Exercise details: Each entry has to be printed again exactly.

Record excerpts:
===============

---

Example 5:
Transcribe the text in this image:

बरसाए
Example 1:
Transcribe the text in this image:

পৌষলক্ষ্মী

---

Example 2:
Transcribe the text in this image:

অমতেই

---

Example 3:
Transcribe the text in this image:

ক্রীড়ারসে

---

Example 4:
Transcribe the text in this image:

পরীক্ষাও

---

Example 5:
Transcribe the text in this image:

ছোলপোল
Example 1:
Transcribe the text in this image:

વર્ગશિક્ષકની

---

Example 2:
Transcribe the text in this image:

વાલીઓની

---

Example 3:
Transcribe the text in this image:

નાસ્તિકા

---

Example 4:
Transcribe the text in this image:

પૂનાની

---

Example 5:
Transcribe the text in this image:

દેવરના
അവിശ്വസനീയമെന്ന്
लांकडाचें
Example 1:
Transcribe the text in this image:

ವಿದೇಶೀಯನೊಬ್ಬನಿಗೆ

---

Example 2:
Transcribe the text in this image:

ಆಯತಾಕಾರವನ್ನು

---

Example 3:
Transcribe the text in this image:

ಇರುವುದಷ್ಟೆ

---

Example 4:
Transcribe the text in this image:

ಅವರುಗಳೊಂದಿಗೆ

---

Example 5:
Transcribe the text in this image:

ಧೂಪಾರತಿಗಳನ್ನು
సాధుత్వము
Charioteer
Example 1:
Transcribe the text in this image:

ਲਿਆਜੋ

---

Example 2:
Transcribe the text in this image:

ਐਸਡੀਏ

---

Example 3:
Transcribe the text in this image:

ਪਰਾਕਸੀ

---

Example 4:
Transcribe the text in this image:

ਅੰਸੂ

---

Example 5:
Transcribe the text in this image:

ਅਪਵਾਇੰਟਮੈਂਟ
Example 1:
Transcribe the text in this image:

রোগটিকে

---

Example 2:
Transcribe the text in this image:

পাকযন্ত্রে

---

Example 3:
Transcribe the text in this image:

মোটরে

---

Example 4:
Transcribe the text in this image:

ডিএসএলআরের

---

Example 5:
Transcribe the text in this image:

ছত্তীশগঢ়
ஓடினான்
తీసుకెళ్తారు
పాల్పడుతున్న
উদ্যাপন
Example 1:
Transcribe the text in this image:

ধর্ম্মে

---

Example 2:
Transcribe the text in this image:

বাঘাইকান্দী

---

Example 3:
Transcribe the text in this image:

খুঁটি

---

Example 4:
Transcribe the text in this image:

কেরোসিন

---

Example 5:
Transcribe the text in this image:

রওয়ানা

===============

Solved problem:
---

Example 5:
Transcribe the text in this image:

बरसाए
Example 1:
Transcribe the text in this image:

পৌষলক্ষ্মী

---

Example 2:
Transcribe the text in this image:

অমতেই

---

Example 3:
Transcribe the text in this image:

ক্রীড়ারসে

---

Example 4:
Transcribe the text in this image:

পরীক্ষাও

---

Example 5:
Transcribe the text in this image:

ছোলপোল
Example 1:
Transcribe the text in this image:

વર્ગશિક્ષકની

---

Example 2:
Transcribe the text in this image:

વાલીઓની

---

Example 3:
Transcribe the text in this image:

નાસ્તિકા

---

Example 4:
Transcribe the text in this image:

પૂનાની

---

Example 5:
Transcribe the text in this image:

દેવરના
അവിശ്വസനീയമെന്ന്
लांकडाचें
Example 1:
Transcribe the text in this image:

ವಿದೇಶೀಯನೊಬ್ಬನಿಗೆ

---

Example 2:
Transcribe the text in this image:

ಆಯತಾಕಾರವನ್ನು

---

Example 3:
Transcribe the text in this image:

ಇರುವುದಷ್ಟೆ

---

Example 4:
Transcribe the text in this image:

ಅವರುಗಳೊಂದಿಗೆ

---

Example 5:
Transcribe the text in this image:

ಧೂಪಾರತಿಗಳನ್ನು
సాధుత్వము
Charioteer
Example 1:
Transcribe the text in this image:

ਲਿਆਜੋ

---

Example 2:
Transcribe the text in this image:

ਐਸਡੀਏ

---

Example 3:
Transcribe the text in this image:

ਪਰਾਕਸੀ

---

Example 4:
Transcribe the text in this image:

ਅੰਸੂ

---

Example 5:
Transcribe the text in this image:

ਅਪਵਾਇੰਟਮੈਂਟ
Example 1:
Transcribe the text in this image:

রোগটিকে

---

Example 2:
Transcribe the text in this image:

পাকযন্ত্রে

---

Example 3:
Transcribe the text in this image:

মোটরে

---

Example 4:
Transcribe the text in this image:

ডিএসএলআরের

---

Example 5:
Transcribe the text in this image:

ছত্তীশগঢ়
ஓடினான்
తీసుకెళ్తారు
పాల్పడుతున్న
উদ্যাপন
Example 1:
Transcribe the text in this image:

ধর্ম্মে

---

Example 2:
Transcribe the text in this image:

বাঘাইকান্দী

---

Example 3:
Transcribe the text in this image:

খুঁটি

---

Example 4:
Transcribe the text in this image:

কেরোসিন

---

Example 5:
Transcribe the text in this image:

রওয়ানা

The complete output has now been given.